YOUR OBJECTIVE:
Copy the lines below exactly. Start at the first and finish with the line containing "Table 2. Composition".
[Opening RECORDS FOR THIS TASK section]
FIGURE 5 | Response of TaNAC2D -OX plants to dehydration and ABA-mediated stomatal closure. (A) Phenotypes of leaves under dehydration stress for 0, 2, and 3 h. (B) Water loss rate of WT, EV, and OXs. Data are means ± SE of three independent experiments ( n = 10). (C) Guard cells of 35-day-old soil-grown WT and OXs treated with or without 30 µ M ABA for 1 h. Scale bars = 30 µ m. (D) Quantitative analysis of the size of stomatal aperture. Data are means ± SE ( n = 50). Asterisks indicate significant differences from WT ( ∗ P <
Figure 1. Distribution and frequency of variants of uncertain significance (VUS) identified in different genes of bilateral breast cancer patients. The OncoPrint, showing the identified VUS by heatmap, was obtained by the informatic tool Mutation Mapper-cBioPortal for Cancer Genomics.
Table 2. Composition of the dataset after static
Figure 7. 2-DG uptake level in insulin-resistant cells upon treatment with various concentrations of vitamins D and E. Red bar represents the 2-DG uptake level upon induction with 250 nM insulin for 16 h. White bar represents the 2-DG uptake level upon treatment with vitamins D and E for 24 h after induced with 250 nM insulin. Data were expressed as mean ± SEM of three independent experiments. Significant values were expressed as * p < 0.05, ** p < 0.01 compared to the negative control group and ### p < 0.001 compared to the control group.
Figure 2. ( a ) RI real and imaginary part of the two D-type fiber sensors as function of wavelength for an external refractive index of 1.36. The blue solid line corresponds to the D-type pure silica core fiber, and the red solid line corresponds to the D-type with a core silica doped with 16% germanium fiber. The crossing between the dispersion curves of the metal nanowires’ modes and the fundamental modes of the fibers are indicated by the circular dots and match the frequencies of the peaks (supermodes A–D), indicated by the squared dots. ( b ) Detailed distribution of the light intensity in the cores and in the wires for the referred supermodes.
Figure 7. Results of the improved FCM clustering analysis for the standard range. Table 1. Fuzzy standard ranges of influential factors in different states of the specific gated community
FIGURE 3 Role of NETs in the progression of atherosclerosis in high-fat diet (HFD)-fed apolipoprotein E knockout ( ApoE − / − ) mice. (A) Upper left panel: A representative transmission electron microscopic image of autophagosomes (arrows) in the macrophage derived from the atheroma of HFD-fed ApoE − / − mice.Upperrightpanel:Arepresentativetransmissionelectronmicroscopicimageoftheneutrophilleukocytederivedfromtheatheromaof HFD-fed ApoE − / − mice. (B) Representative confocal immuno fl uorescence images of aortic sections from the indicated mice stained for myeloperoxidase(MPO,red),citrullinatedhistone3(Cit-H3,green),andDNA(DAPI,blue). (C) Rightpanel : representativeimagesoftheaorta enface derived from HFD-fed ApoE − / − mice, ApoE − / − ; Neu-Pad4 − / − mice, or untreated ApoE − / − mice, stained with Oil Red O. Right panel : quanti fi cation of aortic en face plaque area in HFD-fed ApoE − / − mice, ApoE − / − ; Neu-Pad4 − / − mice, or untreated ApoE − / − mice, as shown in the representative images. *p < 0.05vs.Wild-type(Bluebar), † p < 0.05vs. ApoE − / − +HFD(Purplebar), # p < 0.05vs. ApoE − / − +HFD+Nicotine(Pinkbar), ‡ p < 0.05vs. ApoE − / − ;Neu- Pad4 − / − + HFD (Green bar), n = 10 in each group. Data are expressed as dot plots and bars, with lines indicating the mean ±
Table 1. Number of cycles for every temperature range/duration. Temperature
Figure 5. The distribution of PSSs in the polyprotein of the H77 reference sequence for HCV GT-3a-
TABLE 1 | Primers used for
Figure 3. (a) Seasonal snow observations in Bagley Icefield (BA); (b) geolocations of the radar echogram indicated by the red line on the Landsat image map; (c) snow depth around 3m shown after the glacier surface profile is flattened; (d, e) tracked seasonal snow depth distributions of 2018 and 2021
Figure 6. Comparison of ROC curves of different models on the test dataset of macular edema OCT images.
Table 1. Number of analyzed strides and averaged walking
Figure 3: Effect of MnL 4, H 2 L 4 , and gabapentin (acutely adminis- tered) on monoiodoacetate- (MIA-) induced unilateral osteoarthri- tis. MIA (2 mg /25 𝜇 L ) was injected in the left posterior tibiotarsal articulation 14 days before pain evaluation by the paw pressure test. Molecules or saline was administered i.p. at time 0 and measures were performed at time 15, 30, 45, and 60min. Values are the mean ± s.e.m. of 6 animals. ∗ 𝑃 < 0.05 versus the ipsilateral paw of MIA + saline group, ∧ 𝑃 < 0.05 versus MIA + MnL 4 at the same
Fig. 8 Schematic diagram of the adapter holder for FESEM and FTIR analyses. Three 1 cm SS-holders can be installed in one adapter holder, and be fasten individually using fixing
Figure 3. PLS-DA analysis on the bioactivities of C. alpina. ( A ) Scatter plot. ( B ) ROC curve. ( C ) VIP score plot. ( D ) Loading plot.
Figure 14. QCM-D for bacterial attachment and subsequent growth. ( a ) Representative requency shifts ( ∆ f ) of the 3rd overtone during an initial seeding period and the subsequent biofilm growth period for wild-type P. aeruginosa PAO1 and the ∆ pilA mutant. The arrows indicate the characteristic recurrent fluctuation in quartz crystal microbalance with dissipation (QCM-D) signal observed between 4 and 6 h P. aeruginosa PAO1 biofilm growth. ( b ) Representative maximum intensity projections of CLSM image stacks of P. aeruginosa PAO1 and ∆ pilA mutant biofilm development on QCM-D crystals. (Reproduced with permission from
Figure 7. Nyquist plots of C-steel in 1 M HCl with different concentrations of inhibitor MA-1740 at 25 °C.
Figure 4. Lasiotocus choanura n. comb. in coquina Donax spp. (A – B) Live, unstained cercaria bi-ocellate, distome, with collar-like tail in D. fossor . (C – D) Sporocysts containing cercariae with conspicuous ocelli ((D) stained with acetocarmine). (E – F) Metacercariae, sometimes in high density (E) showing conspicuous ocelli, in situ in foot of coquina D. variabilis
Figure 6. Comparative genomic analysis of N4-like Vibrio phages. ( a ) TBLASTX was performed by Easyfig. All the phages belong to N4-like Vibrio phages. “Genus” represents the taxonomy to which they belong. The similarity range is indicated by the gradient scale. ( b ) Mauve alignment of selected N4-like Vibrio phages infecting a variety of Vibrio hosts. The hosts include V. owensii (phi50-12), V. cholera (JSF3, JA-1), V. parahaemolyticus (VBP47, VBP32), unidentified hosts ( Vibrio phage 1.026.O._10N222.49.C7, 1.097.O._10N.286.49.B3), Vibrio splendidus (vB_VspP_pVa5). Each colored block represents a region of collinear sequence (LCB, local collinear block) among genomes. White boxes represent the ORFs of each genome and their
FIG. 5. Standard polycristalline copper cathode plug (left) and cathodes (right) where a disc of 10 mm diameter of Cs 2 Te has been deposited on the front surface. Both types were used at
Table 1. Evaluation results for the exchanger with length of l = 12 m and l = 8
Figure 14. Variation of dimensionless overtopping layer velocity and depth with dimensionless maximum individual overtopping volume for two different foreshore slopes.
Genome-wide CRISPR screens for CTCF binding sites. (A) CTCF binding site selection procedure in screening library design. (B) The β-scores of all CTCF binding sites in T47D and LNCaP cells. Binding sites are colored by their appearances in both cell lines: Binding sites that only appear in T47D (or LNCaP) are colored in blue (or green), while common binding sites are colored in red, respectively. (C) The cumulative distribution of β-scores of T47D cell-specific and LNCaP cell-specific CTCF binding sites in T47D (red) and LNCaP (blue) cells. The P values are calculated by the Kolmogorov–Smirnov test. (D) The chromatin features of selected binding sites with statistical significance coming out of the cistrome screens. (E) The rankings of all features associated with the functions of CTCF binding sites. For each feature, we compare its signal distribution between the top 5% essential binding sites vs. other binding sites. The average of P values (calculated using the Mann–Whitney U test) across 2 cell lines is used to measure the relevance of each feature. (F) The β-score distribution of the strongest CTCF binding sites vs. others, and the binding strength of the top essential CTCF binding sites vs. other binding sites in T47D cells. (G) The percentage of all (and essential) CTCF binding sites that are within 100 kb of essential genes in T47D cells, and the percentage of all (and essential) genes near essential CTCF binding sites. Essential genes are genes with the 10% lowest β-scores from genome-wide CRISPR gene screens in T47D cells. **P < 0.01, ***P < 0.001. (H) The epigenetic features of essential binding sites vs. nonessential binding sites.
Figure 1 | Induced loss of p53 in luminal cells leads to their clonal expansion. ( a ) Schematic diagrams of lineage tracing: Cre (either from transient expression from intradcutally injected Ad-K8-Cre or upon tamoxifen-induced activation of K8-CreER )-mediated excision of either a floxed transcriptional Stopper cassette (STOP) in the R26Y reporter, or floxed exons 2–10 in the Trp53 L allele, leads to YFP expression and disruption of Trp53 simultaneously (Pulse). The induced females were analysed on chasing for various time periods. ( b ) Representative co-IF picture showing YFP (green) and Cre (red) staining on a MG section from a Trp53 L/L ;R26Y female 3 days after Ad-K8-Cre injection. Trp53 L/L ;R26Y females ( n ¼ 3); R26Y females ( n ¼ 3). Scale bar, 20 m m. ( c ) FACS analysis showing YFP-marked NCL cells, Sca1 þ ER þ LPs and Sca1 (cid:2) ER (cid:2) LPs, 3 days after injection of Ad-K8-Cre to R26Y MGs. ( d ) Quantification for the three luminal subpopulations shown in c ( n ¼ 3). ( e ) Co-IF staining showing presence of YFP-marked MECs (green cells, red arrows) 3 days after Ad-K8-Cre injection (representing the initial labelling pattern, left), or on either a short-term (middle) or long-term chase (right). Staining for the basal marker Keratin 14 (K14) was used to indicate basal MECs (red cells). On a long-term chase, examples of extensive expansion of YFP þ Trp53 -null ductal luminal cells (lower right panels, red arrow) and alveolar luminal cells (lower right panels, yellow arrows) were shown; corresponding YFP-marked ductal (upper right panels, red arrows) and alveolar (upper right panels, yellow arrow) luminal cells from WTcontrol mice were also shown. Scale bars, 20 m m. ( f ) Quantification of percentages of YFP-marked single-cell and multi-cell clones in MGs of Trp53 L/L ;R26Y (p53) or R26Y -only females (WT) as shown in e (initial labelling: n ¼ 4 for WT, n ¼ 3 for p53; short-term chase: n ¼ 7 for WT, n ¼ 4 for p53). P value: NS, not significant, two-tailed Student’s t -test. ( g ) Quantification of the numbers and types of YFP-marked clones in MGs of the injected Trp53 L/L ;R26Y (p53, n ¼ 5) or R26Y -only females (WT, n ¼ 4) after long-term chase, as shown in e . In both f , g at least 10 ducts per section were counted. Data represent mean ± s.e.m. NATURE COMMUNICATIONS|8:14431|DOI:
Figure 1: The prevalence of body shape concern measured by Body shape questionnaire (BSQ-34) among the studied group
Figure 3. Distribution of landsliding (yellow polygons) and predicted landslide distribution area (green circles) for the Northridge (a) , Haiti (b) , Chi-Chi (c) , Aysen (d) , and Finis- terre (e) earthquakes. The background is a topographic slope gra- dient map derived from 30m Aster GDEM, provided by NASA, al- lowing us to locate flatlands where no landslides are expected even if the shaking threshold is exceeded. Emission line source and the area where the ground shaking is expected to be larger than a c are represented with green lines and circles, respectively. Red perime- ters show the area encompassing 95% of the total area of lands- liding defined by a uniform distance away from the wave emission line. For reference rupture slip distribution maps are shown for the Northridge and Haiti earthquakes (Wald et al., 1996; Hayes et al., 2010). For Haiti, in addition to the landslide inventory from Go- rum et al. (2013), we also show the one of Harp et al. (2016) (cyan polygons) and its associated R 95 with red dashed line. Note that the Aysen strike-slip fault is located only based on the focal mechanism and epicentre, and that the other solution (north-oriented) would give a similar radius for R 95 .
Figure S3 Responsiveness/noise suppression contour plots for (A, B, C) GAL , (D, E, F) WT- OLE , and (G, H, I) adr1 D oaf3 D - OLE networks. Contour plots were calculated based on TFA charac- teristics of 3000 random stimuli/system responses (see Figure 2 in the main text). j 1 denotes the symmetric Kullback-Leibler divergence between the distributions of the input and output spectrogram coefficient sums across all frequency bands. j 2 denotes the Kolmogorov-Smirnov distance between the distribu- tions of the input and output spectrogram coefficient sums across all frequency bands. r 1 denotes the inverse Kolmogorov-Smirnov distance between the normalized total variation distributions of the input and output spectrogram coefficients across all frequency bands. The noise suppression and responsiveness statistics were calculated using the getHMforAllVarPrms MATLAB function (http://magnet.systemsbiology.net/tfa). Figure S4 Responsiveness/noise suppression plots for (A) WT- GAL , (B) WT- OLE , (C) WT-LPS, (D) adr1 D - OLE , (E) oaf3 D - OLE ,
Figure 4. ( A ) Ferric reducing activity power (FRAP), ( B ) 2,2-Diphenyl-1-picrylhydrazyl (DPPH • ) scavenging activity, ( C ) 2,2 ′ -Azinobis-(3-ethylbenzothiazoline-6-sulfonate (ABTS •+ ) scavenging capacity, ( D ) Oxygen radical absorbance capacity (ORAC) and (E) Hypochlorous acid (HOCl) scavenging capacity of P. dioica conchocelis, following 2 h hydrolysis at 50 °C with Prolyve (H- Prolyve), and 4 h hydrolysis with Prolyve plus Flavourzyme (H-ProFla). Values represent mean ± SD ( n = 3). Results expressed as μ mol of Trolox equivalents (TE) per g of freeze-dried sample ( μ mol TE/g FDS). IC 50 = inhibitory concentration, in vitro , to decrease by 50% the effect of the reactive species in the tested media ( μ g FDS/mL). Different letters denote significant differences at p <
[Closing RECORDS FOR THIS TASK section]
EXERCISE OUTPUT:
FIGURE 5 | Response of TaNAC2D -OX plants to dehydration and ABA-mediated stomatal closure. (A) Phenotypes of leaves under dehydration stress for 0, 2, and 3 h. (B) Water loss rate of WT, EV, and OXs. Data are means ± SE of three independent experiments ( n = 10). (C) Guard cells of 35-day-old soil-grown WT and OXs treated with or without 30 µ M ABA for 1 h. Scale bars = 30 µ m. (D) Quantitative analysis of the size of stomatal aperture. Data are means ± SE ( n = 50). Asterisks indicate significant differences from WT ( ∗ P <
Figure 1. Distribution and frequency of variants of uncertain significance (VUS) identified in different genes of bilateral breast cancer patients. The OncoPrint, showing the identified VUS by heatmap, was obtained by the informatic tool Mutation Mapper-cBioPortal for Cancer Genomics.
Table 2. Composition of the dataset after static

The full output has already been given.